● EXTRACTED TEXT:
------------------------

# How to train a cat that doesn't like treats....?!



## mummiesofRio (Oct 25, 2009)

Our kitten is 11 weeks old & at the moment, we have no need to train him for anything at the moment, he's litter trained & has a lovely temperament overall (touch wood this doesn't change!!.) 

However, we're going to be training him to wear a harness & lead soon & want to praise him when he gets it right. Only problem is, he really doesn't like treats....we've tried salmon drops, cat-nip drops, the ones that look like white chocolate, fish chews & the flavoured stick treats....he sniffs them & then walks away....nothing....no interest whatsoever!! In fact, he even gagged at a couple of them 

What's the best way to train a cat that doesn't like treats?!


----------



## kittykat (Nov 2, 2007)

The best treats my cats get is cooked chicken, they all go mad for it


----------



## mummiesofRio (Oct 25, 2009)

hmm that's one of the very few things we haven't tried! thank you for that idea


----------



## Spearmint (Sep 15, 2009)

i will 2nd cooked chicken as treats


----------



## GeordieBabe (Apr 7, 2009)

all cats love ham ,well all mine have or crab sticks they go berserk for them


----------



## thedeans (Apr 8, 2009)

defo ham - mine love it and make a bee line for fridge everytime I get the ham out


----------



## hayleyb (Feb 10, 2009)

sheldon loves prawns and tux loves ham.

you jst have to find somethin he does like but that you dnt give to him alot.


----------



## mandandruby (Jun 16, 2009)

yeah my cats go nuts for human food.. especially cheese!! I could probably pursuade my cat to do the washing up with a bribe of cheddar!!


----------



## mandandruby (Jun 16, 2009)

But i have to ask.. why will he have to go on a lead??


----------



## PrincessDobbie (May 16, 2012)

My cat is the exact same, exceot I've been trying for 8 months, even dried pure fish, tuna, chicken, red meat, not even wet food is good enough for him! Once he did eat shrimp, and I thought I had it but the next time I went to give it to him he sniffed it and walked off. He just doesn't like anything except for his food, not even "kitten milk"! I have no idea what to do anymore, and I need him to start responding to me, especially with "come".


----------



## aussieguy (Nov 13, 2014)

Is the best suggestion to keep trying different random things? My little ragdoll kitty is and a half old now and we've never been able to find anything we can use for training her.

I've pretty much given up and think that I'll never be able to train her to sit on my lap and be a happy little lap kitty that loves pats.


----------

------------------------

● DATA EXCERPTS:
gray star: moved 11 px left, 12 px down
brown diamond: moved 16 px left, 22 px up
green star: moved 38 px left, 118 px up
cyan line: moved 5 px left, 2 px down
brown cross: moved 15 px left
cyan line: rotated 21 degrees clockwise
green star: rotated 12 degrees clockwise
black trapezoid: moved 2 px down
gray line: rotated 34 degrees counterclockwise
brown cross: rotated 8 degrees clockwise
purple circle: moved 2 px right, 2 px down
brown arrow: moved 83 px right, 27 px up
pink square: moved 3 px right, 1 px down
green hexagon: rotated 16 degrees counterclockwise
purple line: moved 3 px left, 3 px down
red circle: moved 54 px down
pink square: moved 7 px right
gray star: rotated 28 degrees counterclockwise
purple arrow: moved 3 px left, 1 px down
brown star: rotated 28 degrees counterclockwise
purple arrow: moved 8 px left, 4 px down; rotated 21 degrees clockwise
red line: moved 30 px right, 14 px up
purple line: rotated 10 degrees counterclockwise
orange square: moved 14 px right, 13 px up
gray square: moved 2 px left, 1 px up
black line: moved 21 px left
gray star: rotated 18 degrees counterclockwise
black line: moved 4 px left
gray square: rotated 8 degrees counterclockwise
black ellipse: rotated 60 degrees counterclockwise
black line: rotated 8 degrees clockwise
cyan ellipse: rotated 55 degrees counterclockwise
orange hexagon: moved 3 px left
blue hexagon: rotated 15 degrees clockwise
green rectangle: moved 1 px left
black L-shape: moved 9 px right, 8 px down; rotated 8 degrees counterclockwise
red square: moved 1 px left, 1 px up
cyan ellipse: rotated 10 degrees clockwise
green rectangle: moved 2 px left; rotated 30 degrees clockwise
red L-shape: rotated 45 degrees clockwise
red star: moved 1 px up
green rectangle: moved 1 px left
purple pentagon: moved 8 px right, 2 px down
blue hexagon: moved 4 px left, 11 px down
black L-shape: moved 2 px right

------------------------

● TASK INSTRUCTIONS:
A. Reproduce the stretch of the cat-treat thread that starts with the words "## PrincessDobbie (May" and finishes with "that loves pats.".
B. Check each statement against the cat-treat thread. Answer yes or no, and quote the words from the thread that decide it.
(i) The kitten in the first post is 11 weeks old.
(ii) kittykat names ham as the best treat for their cats.
(iii) PrincessDobbie has been trying with their cat for 8 months.

● THE ANSWERS:
A.
## PrincessDobbie (May 16, 2012)

My cat is the exact same, exceot I've been trying for 8 months, even dried pure fish, tuna, chicken, red meat, not even wet food is good enough for him! Once he did eat shrimp, and I thought I had it but the next time I went to give it to him he sniffed it and walked off. He just doesn't like anything except for his food, not even "kitten milk"! I have no idea what to do anymore, and I need him to start responding to me, especially with "come".


----------



## aussieguy (Nov 13, 2014)

Is the best suggestion to keep trying different random things? My little ragdoll kitty is and a half old now and we've never been able to find anything we can use for training her.

I've pretty much given up and think that I'll never be able to train her to sit on my lap and be a happy little lap kitty that loves pats.

B.
(i) Yes: "Our kitten is 11 weeks old"
(ii) No: "The best treats my cats get is cooked chicken"
(iii) Yes: "I've been trying for 8 months"